# Task objective
Given the records below, the lines starting at the line with "Please put a" and ending at the line with "6. black plastic strip (45, 610, 150, 641)" should be output exactly, both end lines kept and pictures left out.

+++ Input +++

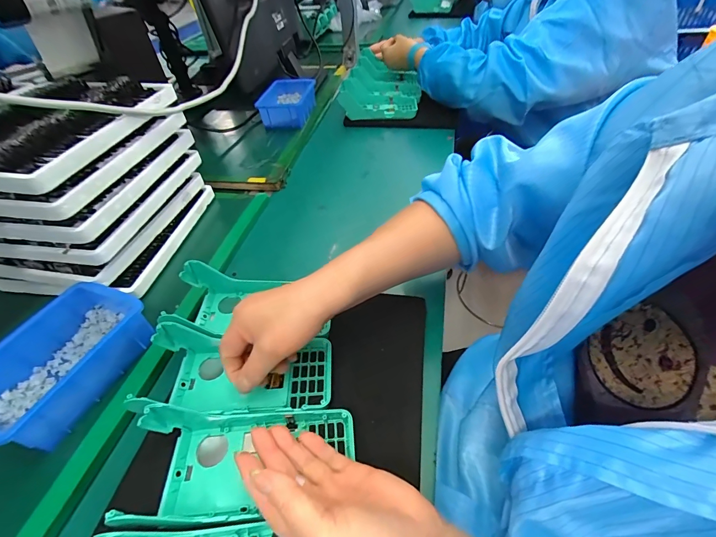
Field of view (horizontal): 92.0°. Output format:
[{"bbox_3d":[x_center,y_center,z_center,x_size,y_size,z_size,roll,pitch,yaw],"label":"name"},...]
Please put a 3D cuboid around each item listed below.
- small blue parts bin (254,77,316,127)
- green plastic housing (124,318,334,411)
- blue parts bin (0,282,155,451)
[{"bbox_3d":[-0.151,-0.361,0.757,0.105,0.054,0.154,-1,45,4],"label":"small blue parts bin"},{"bbox_3d":[-0.117,0.095,0.333,0.180,0.053,0.076,4,45,1],"label":"green plastic housing"},{"bbox_3d":[-0.287,0.091,0.340,0.098,0.057,0.143,15,48,20],"label":"blue parts bin"}]

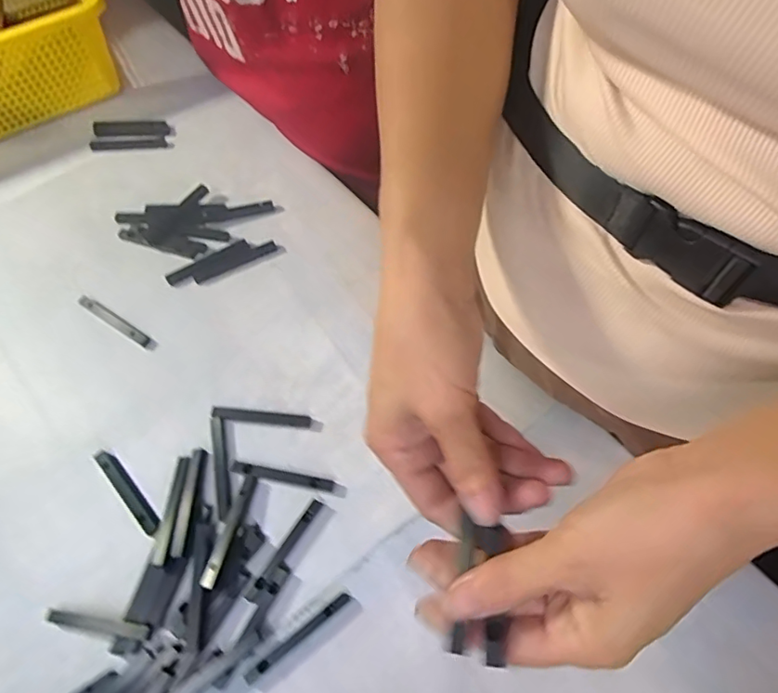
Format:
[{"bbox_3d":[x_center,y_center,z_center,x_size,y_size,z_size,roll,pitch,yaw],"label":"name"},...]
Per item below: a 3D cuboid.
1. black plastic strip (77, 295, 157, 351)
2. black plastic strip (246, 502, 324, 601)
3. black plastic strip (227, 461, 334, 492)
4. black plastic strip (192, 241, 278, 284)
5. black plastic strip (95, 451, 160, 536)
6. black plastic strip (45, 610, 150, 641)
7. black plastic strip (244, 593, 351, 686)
[{"bbox_3d":[-0.229,-0.020,0.451,0.081,0.013,0.011,29,69,15],"label":"black plastic strip"},{"bbox_3d":[-0.071,0.137,0.364,0.007,0.006,0.075,31,69,16],"label":"black plastic strip"},{"bbox_3d":[-0.078,0.094,0.387,0.075,0.007,0.010,10,65,7],"label":"black plastic strip"},{"bbox_3d":[-0.137,-0.075,0.476,0.075,0.004,0.011,-27,66,-10],"label":"black plastic strip"},{"bbox_3d":[-0.189,0.105,0.386,0.011,0.007,0.073,-41,69,-16],"label":"black plastic strip"},{"bbox_3d":[-0.187,0.180,0.345,0.071,0.007,0.009,5,64,5],"label":"black plastic strip"},{"bbox_3d":[-0.057,0.185,0.342,0.076,0.005,0.007,-36,68,-14],"label":"black plastic strip"}]

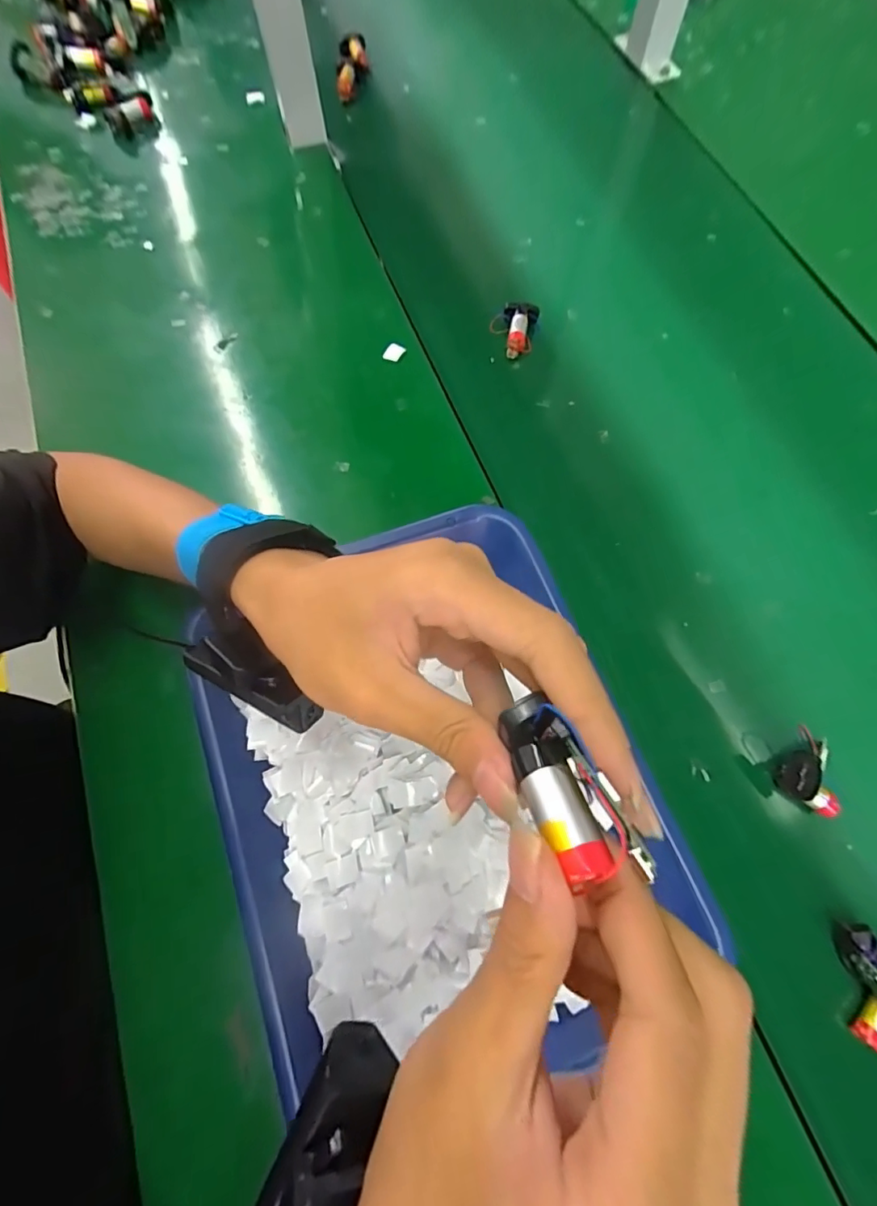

+++

# Answer to this exercise
Please put a 3D cuboid around each item listed below.
- small blue parts bin (254,77,316,127)
- green plastic housing (124,318,334,411)
- blue parts bin (0,282,155,451)
[{"bbox_3d":[-0.151,-0.361,0.757,0.105,0.054,0.154,-1,45,4],"label":"small blue parts bin"},{"bbox_3d":[-0.117,0.095,0.333,0.180,0.053,0.076,4,45,1],"label":"green plastic housing"},{"bbox_3d":[-0.287,0.091,0.340,0.098,0.057,0.143,15,48,20],"label":"blue parts bin"}]

Format:
[{"bbox_3d":[x_center,y_center,z_center,x_size,y_size,z_size,roll,pitch,yaw],"label":"name"},...]
Per item below: a 3D cuboid.
1. black plastic strip (77, 295, 157, 351)
2. black plastic strip (246, 502, 324, 601)
3. black plastic strip (227, 461, 334, 492)
4. black plastic strip (192, 241, 278, 284)
5. black plastic strip (95, 451, 160, 536)
6. black plastic strip (45, 610, 150, 641)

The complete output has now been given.